- **GIVEN REQUEST 1**: Write out the experimental results section below word for word, in full.

- **TEXT TO READ**:
* Begin *

6 Experimental results

6.1 Optimization efficiency

With the data preprocessing and analysis pipeline established in Section 5.6 we now present the experimental results of our optimization framework. The proposed subspace-accelerated Bayesian optimization demonstrates consistent speed advantages across all experimental configurations. As shown in Table 1, our method achieves the fastest time-to-convergence while maintaining competitive model accuracy. On the Soil Spectral Library task, the approach converges 3.8× faster than standard Bayesian optimization (p < 0.01) and 4.2× faster than Hyperband (p < 0.05), with no statistically significant difference in final model performance. The acceleration stems primarily from the reduced computational overhead during acquisition function evaluation, where the subspace projection avoids costly full matrix operations (Chen et al., 2023).

Table 1

Table 1. Comparative performance across optimization methods.

The observed 3-5× speedup aligns with recent findings in computational geosciences (Gao et al., 2024), where subspace approximation techniques have shown similar efficiency gains while maintaining prediction accuracy.

The convergence trajectories in Figure 2 reveal that the subspace approximation maintains the sample efficiency of full GP-based methods while dramatically reducing per-iteration computation time. The validation loss curves demonstrate nearly identical optimization paths between our method and standard BO, but with the proposed approach reaching convergence in significantly fewer wall-clock hours. This confirms that the low-rank approximation preserves the essential geometric structure of the hyperparameter response surface.

* End *

- **EXERCISE DATA**:
* Begin *

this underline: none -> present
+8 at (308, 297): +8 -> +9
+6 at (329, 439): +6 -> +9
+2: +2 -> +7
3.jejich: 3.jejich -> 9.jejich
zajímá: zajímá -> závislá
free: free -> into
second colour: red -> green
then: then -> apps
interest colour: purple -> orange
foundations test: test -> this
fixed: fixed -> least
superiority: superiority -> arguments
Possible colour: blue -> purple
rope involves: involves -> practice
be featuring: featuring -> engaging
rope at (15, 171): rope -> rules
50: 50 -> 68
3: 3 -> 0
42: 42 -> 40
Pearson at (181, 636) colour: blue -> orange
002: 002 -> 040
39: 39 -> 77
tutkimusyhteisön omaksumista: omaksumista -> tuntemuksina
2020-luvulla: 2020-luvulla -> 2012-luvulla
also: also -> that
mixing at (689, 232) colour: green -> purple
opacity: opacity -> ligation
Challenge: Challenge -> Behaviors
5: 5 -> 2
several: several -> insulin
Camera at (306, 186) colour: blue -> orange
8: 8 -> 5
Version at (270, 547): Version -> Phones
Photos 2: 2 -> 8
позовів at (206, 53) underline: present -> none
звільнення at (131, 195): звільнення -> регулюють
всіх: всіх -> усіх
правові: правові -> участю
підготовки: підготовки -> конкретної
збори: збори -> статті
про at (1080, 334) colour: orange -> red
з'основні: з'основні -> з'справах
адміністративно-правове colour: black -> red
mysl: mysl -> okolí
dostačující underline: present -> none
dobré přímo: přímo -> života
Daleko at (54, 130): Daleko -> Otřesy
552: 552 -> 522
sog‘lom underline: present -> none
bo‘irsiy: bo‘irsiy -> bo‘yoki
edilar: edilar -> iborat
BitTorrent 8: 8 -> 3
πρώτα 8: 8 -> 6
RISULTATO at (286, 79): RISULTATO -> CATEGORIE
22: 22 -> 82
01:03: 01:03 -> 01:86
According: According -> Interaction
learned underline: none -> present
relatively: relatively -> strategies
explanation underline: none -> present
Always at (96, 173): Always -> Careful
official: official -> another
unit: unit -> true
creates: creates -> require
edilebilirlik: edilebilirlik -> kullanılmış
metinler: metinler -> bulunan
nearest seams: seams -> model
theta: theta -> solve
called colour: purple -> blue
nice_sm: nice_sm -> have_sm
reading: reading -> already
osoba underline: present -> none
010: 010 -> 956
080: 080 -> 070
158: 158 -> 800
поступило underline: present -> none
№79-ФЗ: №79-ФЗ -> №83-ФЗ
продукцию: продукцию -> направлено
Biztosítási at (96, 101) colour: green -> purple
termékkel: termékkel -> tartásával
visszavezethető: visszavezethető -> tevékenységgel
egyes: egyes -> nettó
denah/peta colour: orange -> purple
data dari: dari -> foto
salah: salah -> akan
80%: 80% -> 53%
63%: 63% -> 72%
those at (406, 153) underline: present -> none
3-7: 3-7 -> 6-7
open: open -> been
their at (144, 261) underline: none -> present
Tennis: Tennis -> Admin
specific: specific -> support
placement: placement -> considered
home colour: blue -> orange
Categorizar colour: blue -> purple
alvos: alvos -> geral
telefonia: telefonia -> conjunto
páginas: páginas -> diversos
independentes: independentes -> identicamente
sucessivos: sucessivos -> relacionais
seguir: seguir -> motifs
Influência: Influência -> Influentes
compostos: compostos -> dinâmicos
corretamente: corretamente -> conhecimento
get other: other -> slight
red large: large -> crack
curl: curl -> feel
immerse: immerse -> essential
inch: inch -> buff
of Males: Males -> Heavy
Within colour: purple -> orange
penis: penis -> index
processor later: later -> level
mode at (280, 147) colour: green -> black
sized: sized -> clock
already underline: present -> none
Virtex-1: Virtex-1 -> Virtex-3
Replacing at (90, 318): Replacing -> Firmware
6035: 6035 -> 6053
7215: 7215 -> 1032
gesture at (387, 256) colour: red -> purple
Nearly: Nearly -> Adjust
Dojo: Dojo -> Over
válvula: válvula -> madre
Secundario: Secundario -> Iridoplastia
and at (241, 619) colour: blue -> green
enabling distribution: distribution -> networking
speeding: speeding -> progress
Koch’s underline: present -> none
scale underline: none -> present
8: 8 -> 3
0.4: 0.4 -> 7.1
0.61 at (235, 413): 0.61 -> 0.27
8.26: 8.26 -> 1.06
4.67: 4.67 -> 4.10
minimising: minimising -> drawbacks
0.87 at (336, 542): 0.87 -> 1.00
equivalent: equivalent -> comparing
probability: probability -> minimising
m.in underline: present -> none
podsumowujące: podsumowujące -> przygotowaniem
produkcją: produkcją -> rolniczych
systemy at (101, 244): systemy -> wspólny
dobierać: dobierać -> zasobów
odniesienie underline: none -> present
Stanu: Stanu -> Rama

* End *

- **GIVEN REQUEST 2**: Give again, word for word, the entries from the first one through the line that contains "termékkel: termékkel -> tartásával", with both of those lines included.

- **EXERCISE RESPONSE 1**:
6 Experimental results

6.1 Optimization efficiency

With the data preprocessing and analysis pipeline established in Section 5.6 we now present the experimental results of our optimization framework. The proposed subspace-accelerated Bayesian optimization demonstrates consistent speed advantages across all experimental configurations. As shown in Table 1, our method achieves the fastest time-to-convergence while maintaining competitive model accuracy. On the Soil Spectral Library task, the approach converges 3.8× faster than standard Bayesian optimization (p < 0.01) and 4.2× faster than Hyperband (p < 0.05), with no statistically significant difference in final model performance. The acceleration stems primarily from the reduced computational overhead during acquisition function evaluation, where the subspace projection avoids costly full matrix operations (Chen et al., 2023).

Table 1

Table 1. Comparative performance across optimization methods.

The observed 3-5× speedup aligns with recent findings in computational geosciences (Gao et al., 2024), where subspace approximation techniques have shown similar efficiency gains while maintaining prediction accuracy.

The convergence trajectories in Figure 2 reveal that the subspace approximation maintains the sample efficiency of full GP-based methods while dramatically reducing per-iteration computation time. The validation loss curves demonstrate nearly identical optimization paths between our method and standard BO, but with the proposed approach reaching convergence in significantly fewer wall-clock hours. This confirms that the low-rank approximation preserves the essential geometric structure of the hyperparameter response surface.

- **EXERCISE RESPONSE 2**:
this underline: none -> present
+8 at (308, 297): +8 -> +9
+6 at (329, 439): +6 -> +9
+2: +2 -> +7
3.jejich: 3.jejich -> 9.jejich
zajímá: zajímá -> závislá
free: free -> into
second colour: red -> green
then: then -> apps
interest colour: purple -> orange
foundations test: test -> this
fixed: fixed -> least
superiority: superiority -> arguments
Possible colour: blue -> purple
rope involves: involves -> practice
be featuring: featuring -> engaging
rope at (15, 171): rope -> rules
50: 50 -> 68
3: 3 -> 0
42: 42 -> 40
Pearson at (181, 636) colour: blue -> orange
002: 002 -> 040
39: 39 -> 77
tutkimusyhteisön omaksumista: omaksumista -> tuntemuksina
2020-luvulla: 2020-luvulla -> 2012-luvulla
also: also -> that
mixing at (689, 232) colour: green -> purple
opacity: opacity -> ligation
Challenge: Challenge -> Behaviors
5: 5 -> 2
several: several -> insulin
Camera at (306, 186) colour: blue -> orange
8: 8 -> 5
Version at (270, 547): Version -> Phones
Photos 2: 2 -> 8
позовів at (206, 53) underline: present -> none
звільнення at (131, 195): звільнення -> регулюють
всіх: всіх -> усіх
правові: правові -> участю
підготовки: підготовки -> конкретної
збори: збори -> статті
про at (1080, 334) colour: orange -> red
з'основні: з'основні -> з'справах
адміністративно-правове colour: black -> red
mysl: mysl -> okolí
dostačující underline: present -> none
dobré přímo: přímo -> života
Daleko at (54, 130): Daleko -> Otřesy
552: 552 -> 522
sog‘lom underline: present -> none
bo‘irsiy: bo‘irsiy -> bo‘yoki
edilar: edilar -> iborat
BitTorrent 8: 8 -> 3
πρώτα 8: 8 -> 6
RISULTATO at (286, 79): RISULTATO -> CATEGORIE
22: 22 -> 82
01:03: 01:03 -> 01:86
According: According -> Interaction
learned underline: none -> present
relatively: relatively -> strategies
explanation underline: none -> present
Always at (96, 173): Always -> Careful
official: official -> another
unit: unit -> true
creates: creates -> require
edilebilirlik: edilebilirlik -> kullanılmış
metinler: metinler -> bulunan
nearest seams: seams -> model
theta: theta -> solve
called colour: purple -> blue
nice_sm: nice_sm -> have_sm
reading: reading -> already
osoba underline: present -> none
010: 010 -> 956
080: 080 -> 070
158: 158 -> 800
поступило underline: present -> none
№79-ФЗ: №79-ФЗ -> №83-ФЗ
продукцию: продукцию -> направлено
Biztosítási at (96, 101) colour: green -> purple
termékkel: termékkel -> tartásával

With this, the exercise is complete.